On Day 90, the monolith was fully decommissioned. Total production cutover time: twelve minutes. Zero lost requests.

Results

The results exceeded every metric established at the start of the engagement.

Latency: Median API latency dropped from 1,400ms to 220ms.
Throughput: The platform sustained 54,000 requests per minute in load tests and remained stable.
Cost: Monthly infrastructure spend fell from roughly $78,000 to $41,000.
Reliability: P1 incidents dropped to zero during the 30-day holiday window.
Team velocity: Deployment frequency increased from roughly once per month to twice per week.

The cost reduction was driven by three factors: right-sized compute, elimination of over-provisioned staging environments running 24/7, and the removal of expensive synchronous fan-out patterns that had inflated message-delivery costs. The performance improvements came from removing synchronous dependencies, caching aggressively at the edge, and giving the database breathing room through read replicas and connection pooling.

Key Metrics

Below is a summary of the most important before-and-after metrics.

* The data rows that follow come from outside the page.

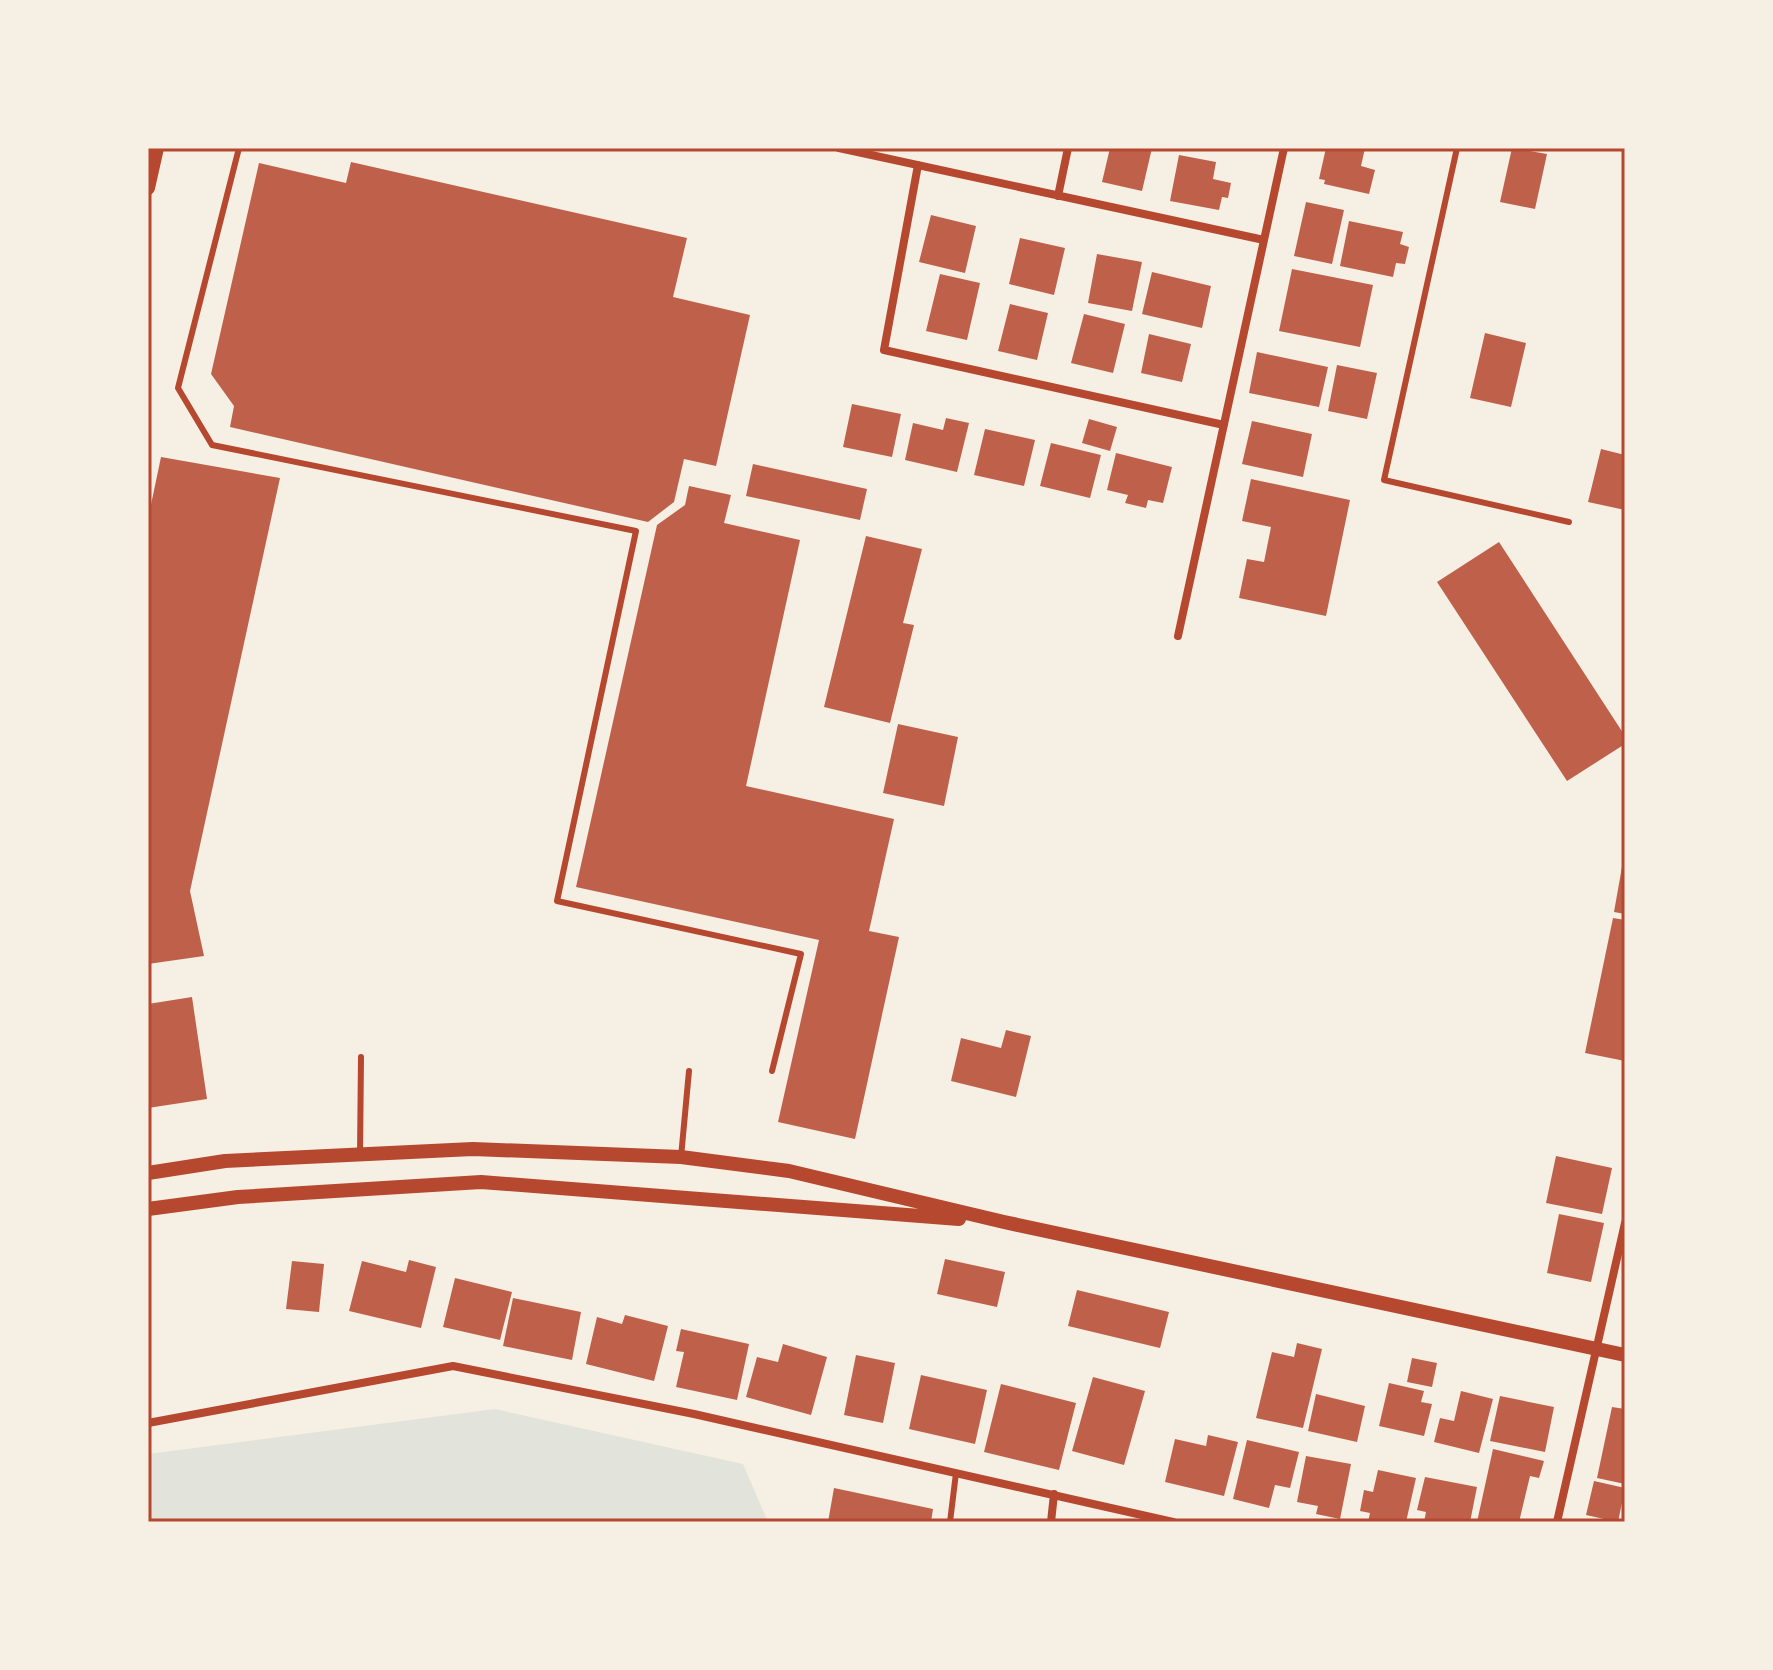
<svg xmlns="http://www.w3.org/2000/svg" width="1773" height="1670" font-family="'Work Sans',sans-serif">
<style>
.green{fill:#e2e4dc}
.building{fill:#bf614a}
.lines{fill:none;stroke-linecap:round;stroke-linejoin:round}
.service{stroke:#b5482f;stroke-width:6}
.minor{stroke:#b5482f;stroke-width:8}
.tertiary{stroke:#b5482f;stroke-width:14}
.neatline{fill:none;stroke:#b5482f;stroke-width:3}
</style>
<rect width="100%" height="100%" fill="#f6efe4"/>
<path class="green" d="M495 1409 743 1464 768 1522H148V1454Z"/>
<path class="building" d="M1110 148H1152L1142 191 1102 182Z
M1326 148H1365L1361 166 1375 170 1369 194 1324 184 1325 180 1319 179Z
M1512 148 1547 154 1535 209 1500 202Z
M1179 155 1216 162 1213 179 1231 183 1228 198 1222 197 1219 210 1170 201Z
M351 162 687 238 673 297 750 315 716 466 684 459 674 502 648 522 230 427 234 406 211 374 259 163 346 183Z
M1306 202 1344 210 1332 264 1294 256Z
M931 215 976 226 965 273 919 262Z
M1349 221 1403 232 1400 244 1409 247 1405 264 1396 263 1393 277 1340 266Z
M1020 238 1065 248 1054 295 1009 284Z
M1097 254 1142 262 1132 311 1088 303Z
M1292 269 1373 285 1360 347 1279 331Z
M1152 272 1211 286 1202 328 1142 314Z
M940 274 980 283 967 340 926 331Z
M1010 304 1048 313 1037 360 998 351Z
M1084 314 1125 324 1113 373 1071 363Z
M1485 333 1526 343 1511 407 1470 398Z
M1149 334 1191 344 1182 382 1141 373Z
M1257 352 1328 367 1319 407 1249 393Z
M1337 365 1377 373 1367 419 1328 411Z
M852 404 901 414 892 457 843 447Z
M946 418 969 423 957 472 905 460 913 423 943 430Z
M1089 419 1117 427 1110 451 1082 443Z
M1252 421 1312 434 1303 477 1242 464Z
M985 429 1035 440 1024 486 974 475Z
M1051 443 1101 455 1090 498 1040 486Z
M1601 449 1625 455V510L1588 502Z
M1116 453 1172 467 1163 503 1148 500 1146 508 1125 503 1128 495 1107 490Z
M161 457 280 478 190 891 204 956 148 964V519Z
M753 464 867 489 860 520 746 496Z
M1251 479 1350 500 1326 616 1239 598 1247 559 1264 562 1271 527 1242 521Z
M689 486 731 495 724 523 800 540 746 786 894 819 869 931 899 937 855 1139 778 1122 819 940 576 887 657 525 685 505Z
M866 536 922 549 903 623 914 625 890 723 824 707Z
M1499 542 1625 736V744L1567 781 1437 582Z
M898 724 958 737 944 806 883 793Z
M1623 861H1625V914L1614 912Z
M1613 918 1625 920V1061L1585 1053Z
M192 997 207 1099 148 1108V1004Z
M1006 1030 1031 1036 1016 1097 951 1081 961 1038 1001 1048Z
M1556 1156 1612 1168 1602 1214 1546 1203Z
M1559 1214 1604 1223 1591 1282 1547 1273Z
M945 1259 1005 1272 997 1307 937 1294Z
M409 1260 436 1267 421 1328 349 1311 362 1261 406 1272Z
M292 1261 324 1264 319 1312 286 1309Z
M455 1278 512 1292 500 1340 443 1327Z
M1077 1290 1169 1312 1160 1348 1068 1326Z
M513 1298 581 1312 572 1360 503 1346Z
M625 1315 668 1326 654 1381 586 1364 597 1317 622 1324Z
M681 1329 749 1344 737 1400 676 1387 684 1352 676 1351Z
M1297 1343 1322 1349 1303 1428 1256 1418 1272 1352 1294 1357Z
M783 1344 827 1357 811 1415 746 1397 757 1357 778 1362Z
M856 1355 895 1363 883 1423 844 1415Z
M1412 1358 1437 1363 1432 1387 1407 1382Z
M921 1375 987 1390 975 1444 909 1429Z
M1093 1377 1145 1391 1124 1465 1072 1451Z
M1389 1383 1424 1391 1421 1402 1432 1404 1424 1436 1379 1426Z
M1001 1384 1076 1403 1059 1470 984 1452Z
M1461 1391 1493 1399 1479 1453 1434 1442 1440 1418 1454 1421Z
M1316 1394 1365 1406 1357 1442 1308 1431Z
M1500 1396 1554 1407 1545 1452 1490 1441Z
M1612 1407 1625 1409V1484L1597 1478Z
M1208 1435 1238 1442 1224 1496 1165 1482 1175 1439 1206 1446Z
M1247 1440 1299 1452 1290 1488 1275 1485 1269 1508 1233 1499Z
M1493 1449 1544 1461 1539 1478 1530 1476 1519 1522H1477Z
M1306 1456 1351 1464 1340 1519 1316 1514 1318 1506 1297 1502Z
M1378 1470 1416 1478 1406 1522H1368L1370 1513 1360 1511 1364 1490 1373 1492Z
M1425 1477 1477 1487 1470 1522H1424L1426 1512 1417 1510Z
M1594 1481 1625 1488 1618 1522 1586 1515Z
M834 1488 933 1509 931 1522H828Z"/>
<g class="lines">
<path class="service" d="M239 148 178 388 212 445 636 531 557 901 801 954 772 1071
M1457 148 1384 480 1569 522
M360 1155 361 1057
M681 1157 689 1071
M950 1522 956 1473"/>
<path class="minor" d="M839 148 1264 240
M918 165 884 350 1224 425
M1058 196 1068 148
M1178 636 1284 148
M148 1423 453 1366 694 1414 1173 1522
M1051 1522 1054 1494
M1557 1522 1625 1223"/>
<path class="tertiary" d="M148 188 157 148
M148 1173 225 1161 473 1149 681 1157 789 1171 1004 1222 1625 1355
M148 1209 238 1197 481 1182 959 1219"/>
</g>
<rect width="1773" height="1670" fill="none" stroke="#f6efe4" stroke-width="300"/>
<rect x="150" y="150" width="1473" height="1370" class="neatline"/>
</svg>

Median API latency: 1,400ms → 220ms
P95 API latency: 3,200ms → 480ms
Monthly infrastructure cost: $78,000 → $41,000
Requests per minute supported: 18,000 → 54,000
P1 incidents per month: 4.2 average → 0
Deployment frequency: 1/month → 2/week
Database read pressure: reduced 42% after ETL migration

Lessons Learned

The project reinforced several lessons that apply broadly to fast-growing SaaS companies.

Right-size infrastructure before optimizing architecture. Many of the cost savings came from discontinuing oversized environments and unused resources, not from writing more efficient code. A thorough resource audit should precede any rewrite.

Event-driven decomposition is not just a scalability pattern; it is a team-velocity pattern. Once bounded contexts had clear publish-subscribe contracts, teams could deploy independently. Change failure rate dropped because blasts radiuses were smaller.

Invest in observability first. Trying to migrate an unknown system is like performing surgery without an MRI. The first two weeks of instrumentation paid for themselves within the first month by eliminating guesswork during incidents.

Strangle, do not rewrite. A full monolith rewrite would have taken six to eight months and risked missing the holiday deadline entirely. The strangler-fig approach let us deliver incremental, reversible value every two weeks.

Executive buy-in requires financial foresight. Presenting a cost model before touching production made it easy to justify the migration budget. By showing expected monthly savings, leadership viewed the project as an investment with a clear payback period rather than a technical luxury.

CloudScale entered the holiday season with a platform that was faster, cheaper, and more reliable than at any point in its history. More importantly, the engineering team emerged with the patterns, tooling, and confidence to continue evolving the system without external dependency.